The consequences of the decisions in this game feel more impactful than in a lot of others. Looking at the choices I made as well as digging a little into the alternate possibilities, I’m impressed how differently things could have played out. I already mentioned the emotional connection between Salim and Jason, but I saw more than one opportunity to ensure that had never happened.

The relationship between Jason and Salim can blossom from adversaries at war to best friends, or not, based on player choices. Photo Courtesy of Supermassive Games

Perhaps because of the ambition of the decisions in “House of Ashes,” or perhaps because of the difficulty of developing this game entirely during the pandemic, I noticed several rough edges in the implementation of the branching paths. Almost constantly I perceived awkward jump cuts where the game was stitching together dialogue to reflect my unique path through the game. This was noticeable, but ultimately minor, especially in relation to the quality of the rest of the storytelling.

Far more egregious was when I did lose one of my core five, and they received a fairly elaborate and impactful death scene, but then the game immediately cut away from it and none of the characters ever discussed the death of someone who had been extremely close to more than one of them. That character was never even mentioned again until the epilogue that addresses the fate of each character. It felt entirely dissonant to see that character and their relationships completely excised from the game without a trace.
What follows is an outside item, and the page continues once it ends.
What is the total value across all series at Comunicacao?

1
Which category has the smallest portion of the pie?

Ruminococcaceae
Other elements of playing the game are also at their best here, new difficulty selectors for the quick-time events, where players have to push buttons as they flash on screen during moments of action or watch their character get hurt, are greatly appreciated. Some of the QTEs in previous games have been brutal, and I was quick to turn down the difficulty for people in my group who were less experienced. QTEs also come with an in-game warning, letting the player know to be ready, unlike previous entries where I would set the controller down to grab a bite of food only to see a button input flash on the screen. Players are also granted full control of the camera in all scenes for the first time. This was an appreciated change, but I hope to see some improvement in the next entry. I found it too easy to get turned around and lose track of where I was supposed to be going.
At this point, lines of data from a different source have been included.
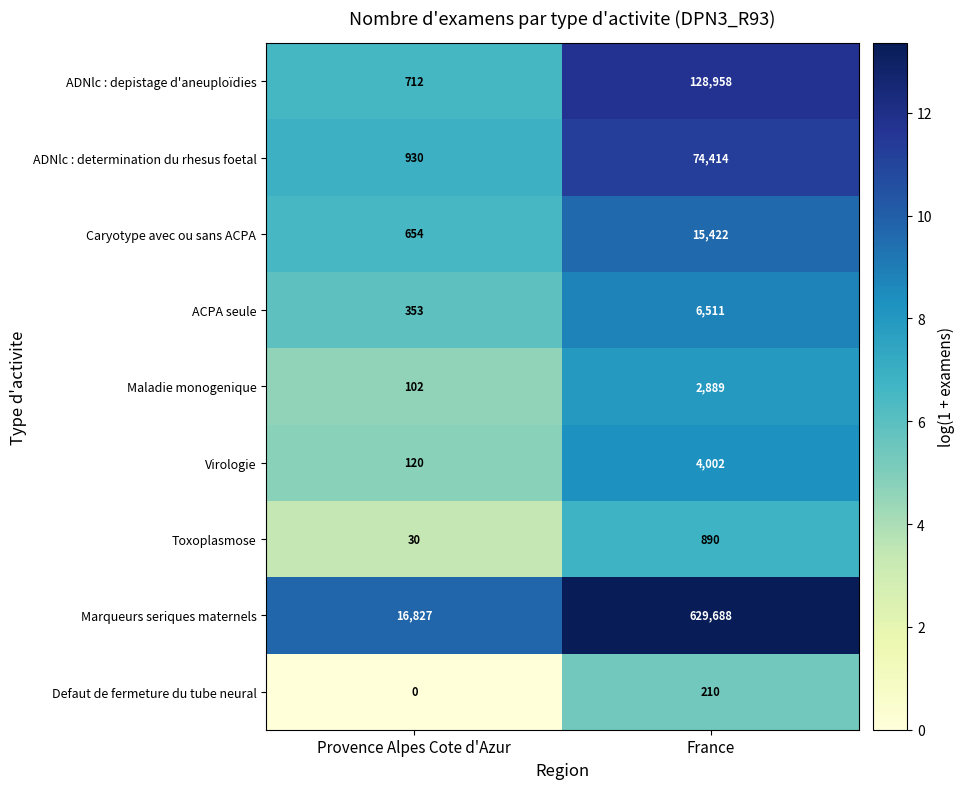

Reading right to left, transcribe all the data shown in this chart.

ADNlc : depistage d'aneuploïdies: 128958	712
ADNlc : determination du rhesus foetal: 74414	930
Caryotype avec ou sans ACPA: 15422	654
ACPA seule: 6511	353
Maladie monogenique: 2889	102
Virologie: 4002	120
Toxoplasmose: 890	30
Marqueurs seriques maternels: 629688	16827
Defaut de fermeture du tube neural: 210	0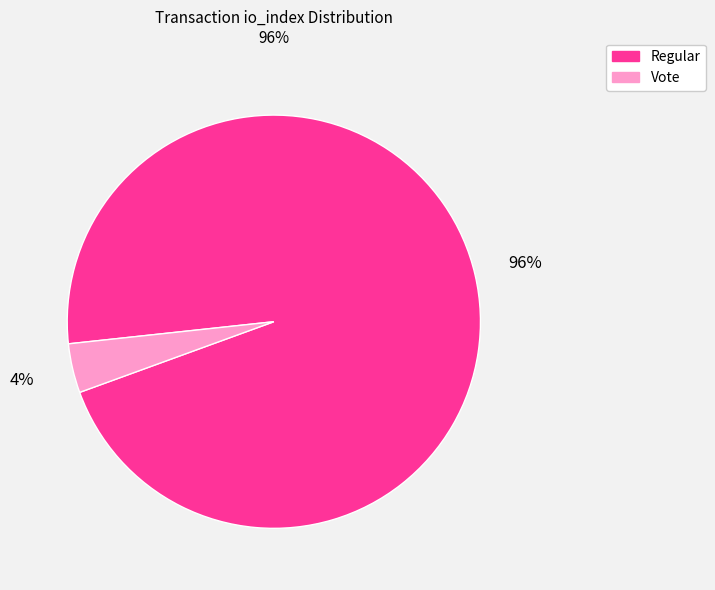

Is the sum of Regular and Vote greater than half?

Yes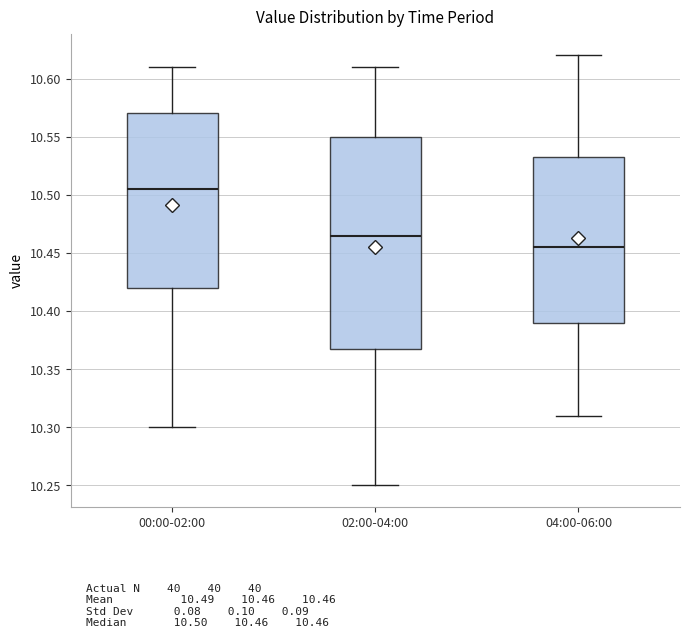

Which box's median line is the highest?

00:00-02:00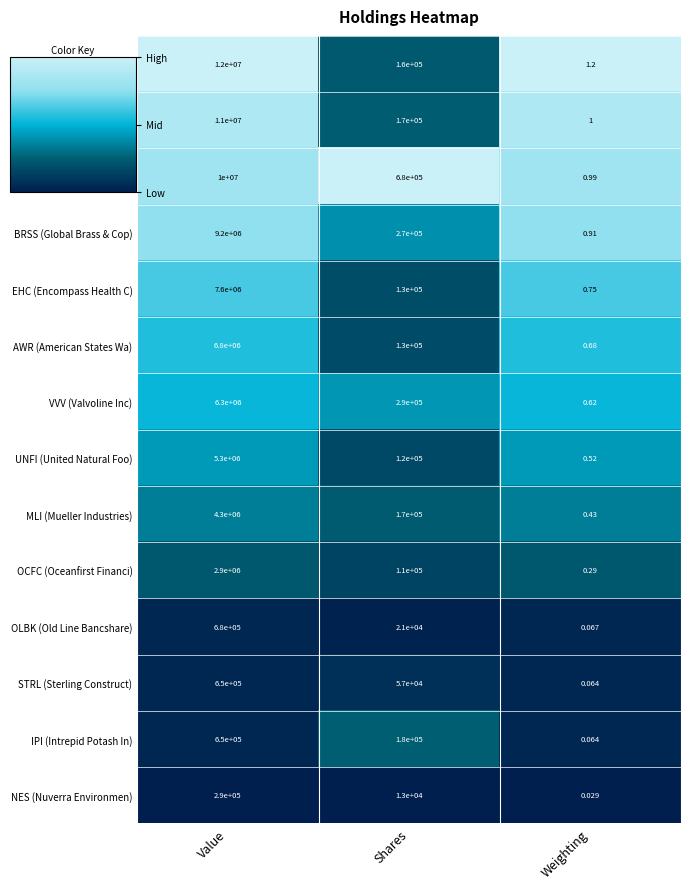

Rank the categories by ESL (Esterline Technolo) value from lowest to highest.

Weighting, Shares, Value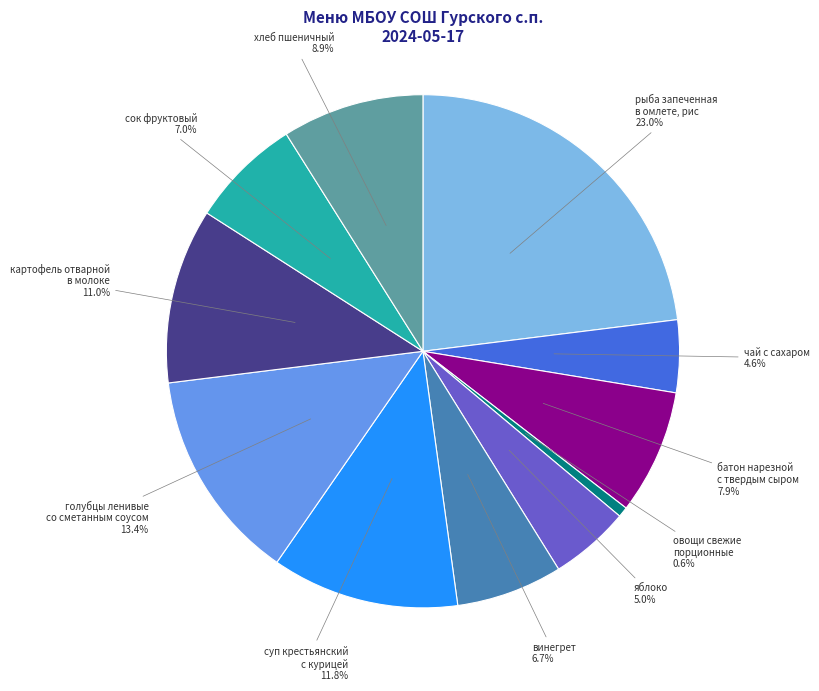

Rank the categories by value from highest to lowest.

рыба запеченная в омлете, рис, голубцы ленивые со сметанным соусом, суп крестьянский с курицей, картофель отварной в молоке, хлеб пшеничный, батон нарезной с твердым сыром, сок фруктовый, винегрет, яблоко, чай с сахаром, овощи свежие порционные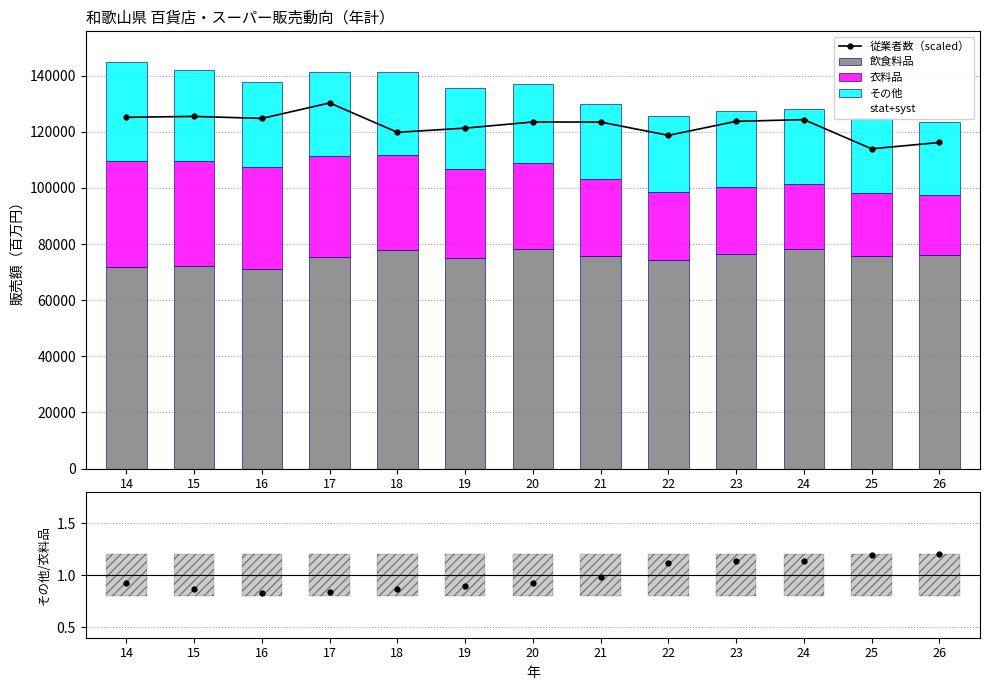

At which label does その他 first exceed 28401?

14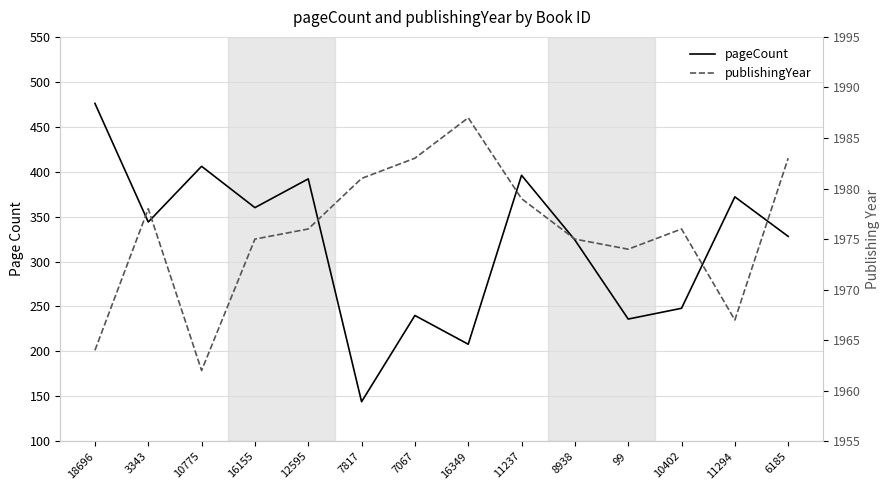

At which category does pageCount reach its first local peak?

10775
“Until Dawn” wasn’t necessarily designed for it, but it has always been for myself and others a party game. I’ve played through it with groups of people several times, voting on choices and passing the controller around. My first play through of the game was in the UAA dorms with a group of well over a dozen people, and we played the entire nine-hour game one Friday night.

Since then, Supermassive has built party modes into the games, like “Movie Night,” where up to five players can choose to control specific characters. This is a fun way to play the game and is how I played “House of Ashes” at a Halloween party last weekend. It’s fun when everyone is able to get invested in their own characters. This leads to fun moments such as  one of my friends yelling at another for injuring her character. Unfortunately, the movie night experience Supermassive strives for has always stood in stark contrast with the length of the games. My party just couldn’t make it through a six-hour experience in one sitting, so I was the only member of the party who got to see the game’s conclusion.
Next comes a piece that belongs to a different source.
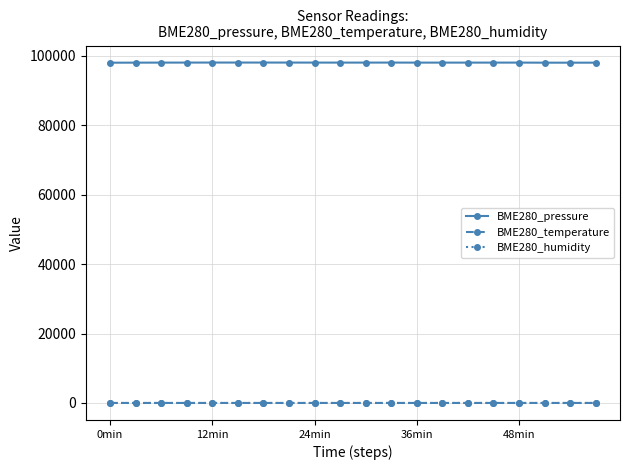

Which series has the largest range (max minus min)?

BME280_pressure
Despite relatively minor issues, “House of Ashes” is a great horror experience. The monsters aren’t terribly intimidating, but the characters are plenty capable of carrying the story along. The action scenes were especially impressive, taking advantage of the casts’ military background, in stark contrast to the helpless college kids of Supermassive’s previous games.

I’d recommend “House of Ashes” to anyone looking for some light spooky vibes, especially if they can rope their friends into a different kind of scary movie night. I would still recommend “Until Dawn” to people first and foremost, but six years later, there’s finally a worthy follow-up for those looking for more.